---------- RECORDS ----------

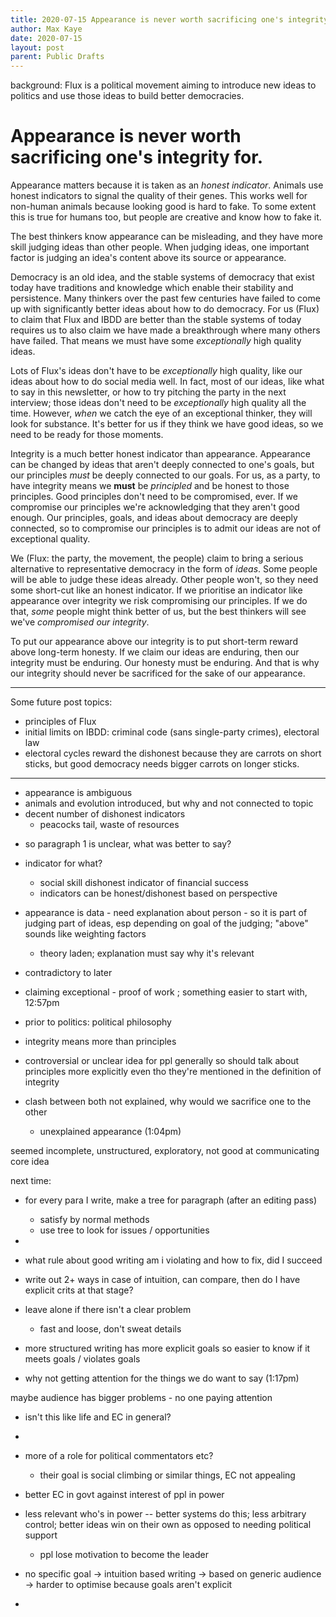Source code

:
 ```yaml
---
title: 2020-07-15 Appearance is never worth sacrificing one's integrity for.
author: Max Kaye
date: 2020-07-15
layout: post
parent: Public Drafts
---
```


background: Flux is a political movement aiming to introduce new ideas to politics and use those ideas to build better democracies.

# Appearance is never worth sacrificing one's integrity for.

Appearance matters because it is taken as an *honest indicator*. Animals use honest indicators to signal the quality of their genes. This works well for non-human animals because looking good is hard to fake. To some extent this is true for humans too, but people are creative and know how to fake it.

The best thinkers know appearance can be misleading, and they have more skill judging ideas than other people. When judging ideas, one important factor is judging an idea's content above its source or appearance.

Democracy is an old idea, and the stable systems of democracy that exist today have traditions and knowledge which enable their stability and persistence. Many thinkers over the past few centuries have failed to come up with significantly better ideas about how to do democracy. For us (Flux) to claim that Flux and IBDD are better than the stable systems of today requires us to also claim we have made a breakthrough where many others have failed. That means we must have some *exceptionally* high quality ideas.

Lots of Flux's ideas don't have to be *exceptionally* high quality, like our ideas about how to do social media well. In fact, most of our ideas, like what to say in this newsletter, or how to try pitching the party in the next interview; those ideas don't need to be *exceptionally* high quality all the time. However, *when* we catch the eye of an exceptional thinker, they will look for substance. It's better for us if they think we have good ideas, so we need to be ready for those moments.

Integrity is a much better honest indicator than appearance. Appearance can be changed by ideas that aren't deeply connected to one's goals, but our principles *must* be deeply connected to our goals. For us, as a party, to have integrity means we **must** be *principled* and be honest to those principles. Good principles don't need to be compromised, ever. If we compromise our principles we're acknowledging that they aren't good enough. Our principles, goals, and ideas about democracy are deeply connected, so to compromise our principles is to admit our ideas are not of exceptional quality.

We (Flux: the party, the movement, the people) claim to bring a serious alternative to representative democracy in the form of *ideas*. Some people will be able to judge these ideas already. Other people won't, so they need some short-cut like an honest indicator. If we prioritise an indicator like appearance over integrity we risk compromising our principles. If we do that, *some* people might think better of us, but the best thinkers will see we've *compromised our integrity*.

To put our appearance above our integrity is to put short-term reward above long-term honesty. If we claim our ideas are enduring, then our integrity must be enduring. Our honesty must be enduring. And that is why our integrity should never be sacrificed for the sake of our appearance.

------

Some future post topics:

* principles of Flux
* initial limits on IBDD: criminal code (sans single-party crimes), electoral law
* electoral cycles reward the dishonest because they are carrots on short sticks, but good democracy needs bigger carrots on longer sticks.

---

- appearance is ambiguous
- animals and evolution introduced, but why and not connected to topic
- decent number of dishonest indicators
  - peacocks tail, waste of resources

* so paragraph 1 is unclear, what was better to say?
* indicator for what?
  * social skill dishonest indicator of financial success
  * indicators can be honest/dishonest based on perspective
* appearance is data - need explanation about person - so it is part of judging part of ideas, esp depending on goal of the judging; "above" sounds like weighting factors
  * theory laden; explanation must say why it's relevant
* contradictory to later
* claiming exceptional - proof of work ; something easier to start with, 12:57pm
* prior to politics: political philosophy

* integrity means more than principles
* controversial or unclear idea for ppl generally so should talk about principles more explicitly even tho they're mentioned in the definition of integrity
* clash between both not explained, why would we sacrifice one to the other
  * unexplained appearance (1:04pm)

seemed incomplete, unstructured, exploratory, not good at communicating core idea

next time: 
- for every para I write, make a tree for paragraph (after an editing pass)
  - satisfy by normal methods
  - use tree to look for issues / opportunities
- 

- what rule about good writing am i violating and how to fix, did I succeed
- write out 2+ ways in case of intuition, can compare, then do I have explicit crits at that stage?

- leave alone if there isn't a clear problem
  - fast and loose, don't sweat details
- more structured writing has more explicit goals so easier to know if it meets goals / violates goals

- why not getting attention for the things we do want to say (1:17pm)

maybe audience has bigger problems - no one paying attention
- isn't this like life and EC in general?
- 
- more of a role for political commentators etc?
  - their goal is social climbing or similar things, EC not appealing
- better EC in govt against interest of ppl in power


- less relevant who's in power -- better systems do this; less arbitrary control; better ideas win on their own as opposed to needing political support
  - ppl lose motivation to become the leader

- no specific goal -> intuition based writing -> based on generic audience -> harder to optimise because goals aren't explicit

-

----------

• THE TASK
Apart from the pictures, every line above must be repeated exactly.

• ANSWER FOR THIS EXERCISE
Source code

:
 ```yaml
---
title: 2020-07-15 Appearance is never worth sacrificing one's integrity for.
author: Max Kaye
date: 2020-07-15
layout: post
parent: Public Drafts
---
```


background: Flux is a political movement aiming to introduce new ideas to politics and use those ideas to build better democracies.

# Appearance is never worth sacrificing one's integrity for.

Appearance matters because it is taken as an *honest indicator*. Animals use honest indicators to signal the quality of their genes. This works well for non-human animals because looking good is hard to fake. To some extent this is true for humans too, but people are creative and know how to fake it.

The best thinkers know appearance can be misleading, and they have more skill judging ideas than other people. When judging ideas, one important factor is judging an idea's content above its source or appearance.

Democracy is an old idea, and the stable systems of democracy that exist today have traditions and knowledge which enable their stability and persistence. Many thinkers over the past few centuries have failed to come up with significantly better ideas about how to do democracy. For us (Flux) to claim that Flux and IBDD are better than the stable systems of today requires us to also claim we have made a breakthrough where many others have failed. That means we must have some *exceptionally* high quality ideas.

Lots of Flux's ideas don't have to be *exceptionally* high quality, like our ideas about how to do social media well. In fact, most of our ideas, like what to say in this newsletter, or how to try pitching the party in the next interview; those ideas don't need to be *exceptionally* high quality all the time. However, *when* we catch the eye of an exceptional thinker, they will look for substance. It's better for us if they think we have good ideas, so we need to be ready for those moments.

Integrity is a much better honest indicator than appearance. Appearance can be changed by ideas that aren't deeply connected to one's goals, but our principles *must* be deeply connected to our goals. For us, as a party, to have integrity means we **must** be *principled* and be honest to those principles. Good principles don't need to be compromised, ever. If we compromise our principles we're acknowledging that they aren't good enough. Our principles, goals, and ideas about democracy are deeply connected, so to compromise our principles is to admit our ideas are not of exceptional quality.

We (Flux: the party, the movement, the people) claim to bring a serious alternative to representative democracy in the form of *ideas*. Some people will be able to judge these ideas already. Other people won't, so they need some short-cut like an honest indicator. If we prioritise an indicator like appearance over integrity we risk compromising our principles. If we do that, *some* people might think better of us, but the best thinkers will see we've *compromised our integrity*.

To put our appearance above our integrity is to put short-term reward above long-term honesty. If we claim our ideas are enduring, then our integrity must be enduring. Our honesty must be enduring. And that is why our integrity should never be sacrificed for the sake of our appearance.

------

Some future post topics:

* principles of Flux
* initial limits on IBDD: criminal code (sans single-party crimes), electoral law
* electoral cycles reward the dishonest because they are carrots on short sticks, but good democracy needs bigger carrots on longer sticks.

---

- appearance is ambiguous
- animals and evolution introduced, but why and not connected to topic
- decent number of dishonest indicators
  - peacocks tail, waste of resources

* so paragraph 1 is unclear, what was better to say?
* indicator for what?
  * social skill dishonest indicator of financial success
  * indicators can be honest/dishonest based on perspective
* appearance is data - need explanation about person - so it is part of judging part of ideas, esp depending on goal of the judging; "above" sounds like weighting factors
  * theory laden; explanation must say why it's relevant
* contradictory to later
* claiming exceptional - proof of work ; something easier to start with, 12:57pm
* prior to politics: political philosophy

* integrity means more than principles
* controversial or unclear idea for ppl generally so should talk about principles more explicitly even tho they're mentioned in the definition of integrity
* clash between both not explained, why would we sacrifice one to the other
  * unexplained appearance (1:04pm)

seemed incomplete, unstructured, exploratory, not good at communicating core idea

next time: 
- for every para I write, make a tree for paragraph (after an editing pass)
  - satisfy by normal methods
  - use tree to look for issues / opportunities
- 

- what rule about good writing am i violating and how to fix, did I succeed
- write out 2+ ways in case of intuition, can compare, then do I have explicit crits at that stage?

- leave alone if there isn't a clear problem
  - fast and loose, don't sweat details
- more structured writing has more explicit goals so easier to know if it meets goals / violates goals

- why not getting attention for the things we do want to say (1:17pm)

maybe audience has bigger problems - no one paying attention
- isn't this like life and EC in general?
- 
- more of a role for political commentators etc?
  - their goal is social climbing or similar things, EC not appealing
- better EC in govt against interest of ppl in power


- less relevant who's in power -- better systems do this; less arbitrary control; better ideas win on their own as opposed to needing political support
  - ppl lose motivation to become the leader

- no specific goal -> intuition based writing -> based on generic audience -> harder to optimise because goals aren't explicit

-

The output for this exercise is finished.